Is $[0,1]$ a 1-manifold?

Question

Is $[0,1]$ a 1-manifold? I would say no because at either endpoint the open sets containing it aren't homeomorphic to a 1-ball in $\mathbb R^1$.

Answer 1

You are correct. It is not a $1$-dimensional manifold, but it is a $1$-dimensional manifold with boundary. Confusingly, a manifold with boundary is not a manifold.

Answer 2

It is a $1$ manifold with boundary but not a $1$ manifold. The boundary points are homeomorphic to open sets in $\mathbb{H}^{1}=[0,\infty)$.

Answer 3

You are correct, the open balls around $1$ and $0$ are not homeomorphic to $\mathbb R$. It's one thing to see this intuitively, but to prove it note that any open ball $[0, a)$ contains a nonempty compact set $[0, b]$ ($b < a$) whose complement is path connected. But the path connected open sets in $\mathbb R$ are intervals and the complement of an interval can never be nonempty and compact.

As the other answerers have noted, $[0, 1]$ is instead something called a manifold with boundary.

Answer 4

I simplify Jim's answer.

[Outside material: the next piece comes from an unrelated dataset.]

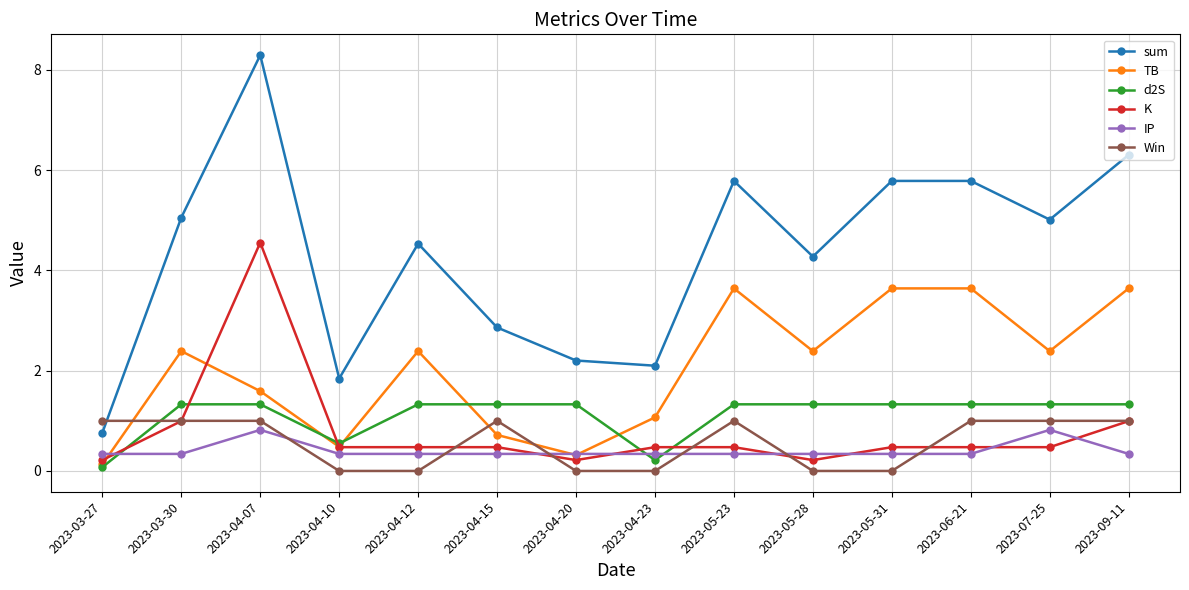

True or false: K has more than 0 interior local peaks.

True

Since $[0, a)$ is open in $[0, 1]$ and it is connected, then $\phi([0, a))$ should be connected and open in $\def\R{\mathbb{R}}\R$. Thus it is a interval in $\R$, i.e., $\phi([0, a))=(c, f)$. Now, if we let $\phi(0)=e$. Then $\phi(0, a)=(c, e)\cup (e,f)$. But $(0, a)$ is connected, and $(c, e)\cup (e,f)$ is not connected.